Microsoft a annoncé hier soir une provision de 6,2 milliards de dollars pour acter l’inefficacité de sa stratégie de développement sur Internet, et son incapacité à rivaliser sérieusement avec Google. La nouvelle vient à un mauvais moment pour Steve Ballmer, patron du géant de Seattle, dont les choix stratégiques sont contestés par un grand nombre d’investisseurs.

Le Wall Street Journal rappelle que le rachat d’aQuantive était intervenu peu de temps après celui de DoubleClick par Google, pour un montant bien supérieur (prime de 85% par rapport au cours de Bourse de la société).

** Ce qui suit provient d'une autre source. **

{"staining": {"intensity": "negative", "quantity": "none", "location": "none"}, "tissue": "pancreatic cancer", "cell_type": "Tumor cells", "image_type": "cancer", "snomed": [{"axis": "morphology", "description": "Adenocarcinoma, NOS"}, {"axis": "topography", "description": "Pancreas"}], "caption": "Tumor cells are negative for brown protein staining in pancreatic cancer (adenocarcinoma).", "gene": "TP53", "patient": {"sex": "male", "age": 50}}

Microsoft paid too much for aQuantive and it wasn’t a close fit with its search technology, said analyst Trip Chowdhry of Global Equities Research. By the time Microsoft’s Bing search engine had integrated aQuantive’s technology, Google had leapfrogged ahead. « In the online space its not about size, its about the fast beating the slow, » said Mr. Chowdhry. « Microsoft was too slow. »

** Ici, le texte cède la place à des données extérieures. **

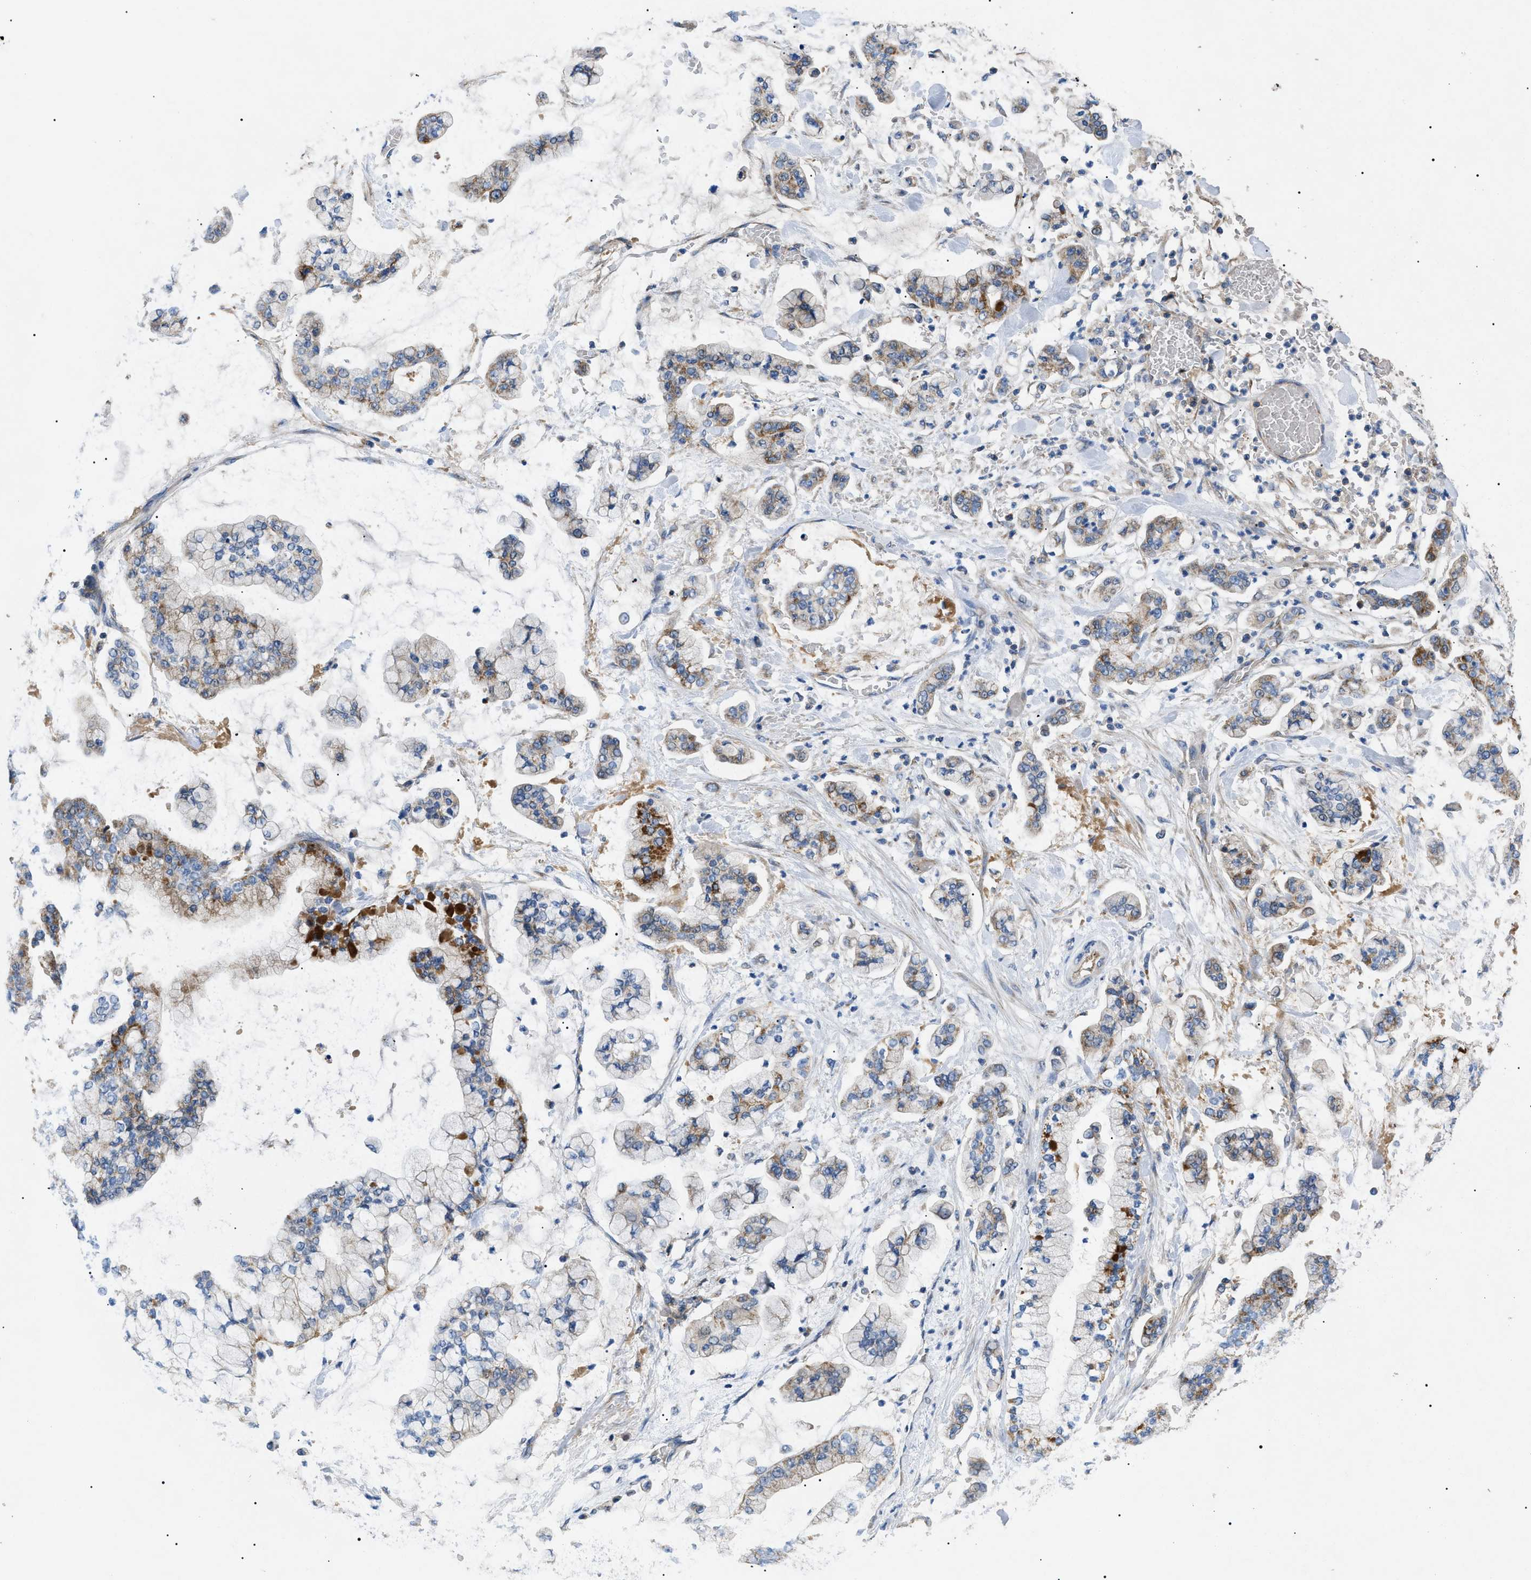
{"staining": {"intensity": "moderate", "quantity": "25%-75%", "location": "cytoplasmic/membranous"}, "tissue": "stomach cancer", "cell_type": "Tumor cells", "image_type": "cancer", "snomed": [{"axis": "morphology", "description": "Normal tissue, NOS"}, {"axis": "morphology", "description": "Adenocarcinoma, NOS"}, {"axis": "topography", "description": "Stomach, upper"}, {"axis": "topography", "description": "Stomach"}], "caption": "Protein staining reveals moderate cytoplasmic/membranous positivity in approximately 25%-75% of tumor cells in stomach adenocarcinoma.", "gene": "TOMM6", "patient": {"sex": "male", "age": 76}}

L’ambition de Microsoft de devenir un géant de la recherche et de la publicité en ligne a donc échoué.

Au regard des profits générés par l’entreprise, grâce à ses rentes de situation sur les systèmes d’exploitation d’ordinateurs, de serveurs et les suites bureautiques, la somme peut être relativisée. Microsoft a dégagé un profit net de 23,15 milliards de dollars au terme de l’exercice clos le 30 juin 2011.

Mais au-delà de l’impact à court terme (baisse des profits), c’est la stratégie de croissance de l’entreprise sur le long terme qui est en question. Microsoft n’a pas de réel relais de croissance. Les incursions dans la téléphonie mobile, l’Internet n’ont pas encore donné de résultats probants. Et les jeux sont une activité hautement cyclique et très consommatrice de capitaux. Ceci explique sans doute pourquoi l’entreprise se traite en Bourse sur des multiples de valorisation modestes, et en particulier inférieurs à ceux de Google (tableaux).

Ratios de valorisation de Microsoft:

Source: IBES

Ratios de valorisation de Google:

Source: IBES

 

On verra surtout dans l’annonce de cette dépréciation une manoeuvre opportuniste. Steve Ballmer a décidé de plomber l’exercice 2011-2012 ce qui lui permettra d’afficher « facialement » des résultats en forte croissance en 2012-2013. Mais les investisseurs ne sont pas dupes. La plupart raisonnent sur la base de résultats retraités des éléments non courants, si bien que si la croissance sous-jacente des résultats (c’est-à-dire en retraitant des éléments non courants) n’est pas suffisante, les investisseurs ne verront aucune raison de proclamer leur satisfecit à un dirigeant qui manque de vision et à un groupe qui est trop lent en matière d’innovation.